町医者をしながら世の中最前線の動きを感知、駅前から所見を発信。

花冷え

2008年04月06日 | 世の中
 今年の冬は天気予報外に寒かったが、三月に入り急に暖かい日が混じるようになり桜の開花が早まった。咲き始めから満開まで一週間もあっただろうか。あっという間に満開になった。診察室でも「桜が咲きましたね。春ですねえ。」と挨拶をする。「今日は風が冷たいですよ」と返事をされる方もおられ、それも桜の味わい深さかと思う。
 桜の木は普段は目立たないので、あれこんな所にという場所で頭上を桜色に覆われ驚くことがある。

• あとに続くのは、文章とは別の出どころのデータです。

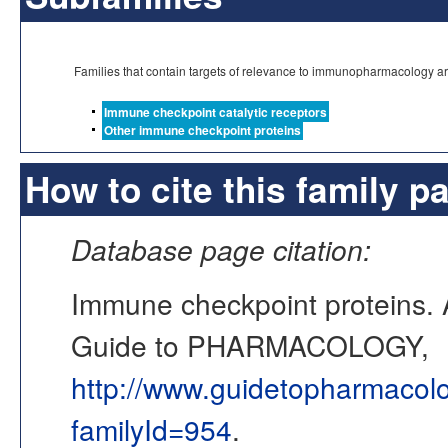
Families that contain targets of relevance to immunopharmacology a
Immune checkpoint catalytic receptors
Other immune checkpoint proteins
How to cite this family p
Database page citation:
Immune checkpoint proteins
Guide to PHARMACOLOGY,
http://www.guidetopharmacol
familyId=954
.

桜は薄紅色と言うが、花びらは白に近く本当に淡い微かな紅色で、そこが堪らなく好ましい。ああ咲いたなと思うと、あっと言う間に満開になり、惜しげもなく散ってゆく。しかしその淡さ潔さの背後に妖しさを垣間見せ、私ごときが述べるまでもなく、桜は日本の精神風土に生きている花だ。
 校庭の桜、神社の桜、小川のほとりの桜。通りすがりに車窓から見かけただけでも、なにがしかの感慨が湧くだろう。それが単純な美しさだけの心象でないところが桜の凄さだ。
 しかし、平成の世にはだんだん桜が似合わなくなって来たような感じがして気がかりだ。なぜそう感じるのか、これは私だけの感覚なのか、よくわからないが、何か衰退の予兆を感じてしまう。衰退というのは、経済成長の縮小のことではない。経済の減速は当然というか必然で、何も心配することはない。従容と歩めばよいので、気がかりは精神の衰微だ。桜の花の下で物事を鑑賞する力を涵養してゆければと思う。
 飛躍するようだが、歴史(国語)を学び人間を知ることで味わう力が高まれば、生き生きした明日が開けてゆくだろう。桜に酔ったか、どうも偉そうなことを書いた。